Crystal: David and I are a pair of old shoes. When I cast him in the movie, there were “names” who wanted the part and who read with me, but David and I had just done City Slickers together and I kept thinking of him as we worked on it and saying, “He’s this guy.”

Mandel: So, he turned down Denzel. [Laughter.]

Crystal: David was better than anybody, and an Academy Award nomination later, he’s still the guy. We’re brothers.

We’re also excited to see Tony Award winner Randy Graff [City of Angels] as Buddy’s loving wife, Elaine.

Ganz: Bull’s-eye!

Crystal: You’ll love everybody. The thing about this cast is that everybody gets a moment: The songs are funny or heartbreaking or emotional, and the relationship between Buddy and Elaine and their daughter, Susan, who is played incredibly by Shoshana Bean, makes this the most fascinating kind of story. It’s hilarious, but it’s a heartbreaker too.

This is the first collaboration between three-time Tony-winning composer Jason Robert Brown and Tony-nominated lyricist Amanda Green. What can you tell us about the music?

Ganz: These songs are what we would write if we had talent. [Laughter.] They caught our sound.

Crystal: Jason loved the film and the character, and in his own way, he’s got Buddy in him. He can be very funny, he can be very emotional. He understood it. Amanda brings a smart quality because she’s from a show-business family and is the daughter of a powerful figure [composer Adolph Green]. It all fell together, and the score is eclectic and powerful and really funny.

Ganz: It’s tuneful. I’ve always liked that word.

What does it mean to the three of you as native New Yorkers to bring Mr. Saturday Night to Broadway?

Ganz: I never imagined that something like this would be part of my career. Babaloo and I left New York for California a million and a half years ago to become TV writers [on the staff of Happy Days], so this is a complete bonus.

Mandel: From a living room full of relatives, I have one aunt left. She’s 93, she’s sharp as a tack, and she’s counting the days for the show to open. This is for her.

Crystal: I had the great good fortune of having two Broadway runs in 700 Sundays, which took place in New York and Long Island and the world that brings me here today. So to come back to Broadway feels very special. I had written the beginnings of a second solo show, but it felt like “I did this already — let’s revisit [Mr. Saturday Night].” I’m thrilled that we did.

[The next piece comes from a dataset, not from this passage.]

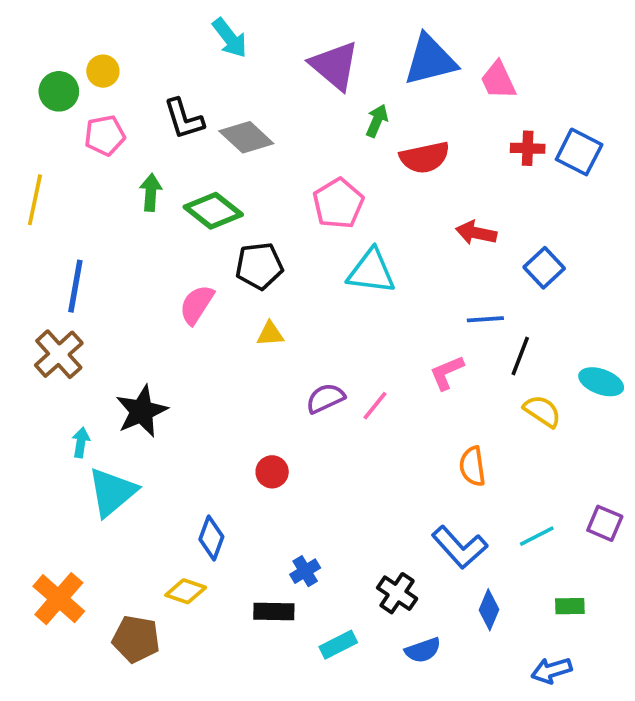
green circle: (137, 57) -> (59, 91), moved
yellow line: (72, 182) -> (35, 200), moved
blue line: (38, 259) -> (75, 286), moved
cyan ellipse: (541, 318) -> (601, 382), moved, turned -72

Can you sum up what Broadway audiences will experience at Mr. Saturday Night?

Mandel: The jokes are huge, and you’ll leave the theatre humming the songs.

Ganz: It is primarily an entertainment, from the performances to the jokes to the choreography to the music. But there has always been a heaviness under Buddy that makes it worth our doing it, a sadness that gives it a reason to be. We’re determined that the audience will experience something real while having a really good time. You will laugh, and it will bring you joy.

Crystal: I love this character — he hurts me, he thrills me — and when I feel the audience responding to him, it’s so rewarding. When Buddy bruises himself or someone else, the audience goes, “Ooh,” but I know where we’re going; I know that there’s going to be redemption for him. That’s what’s exciting about doing it live, to create that magic as [Broadway audiences] get back to what they have missed. I can’t wait for people to see this show.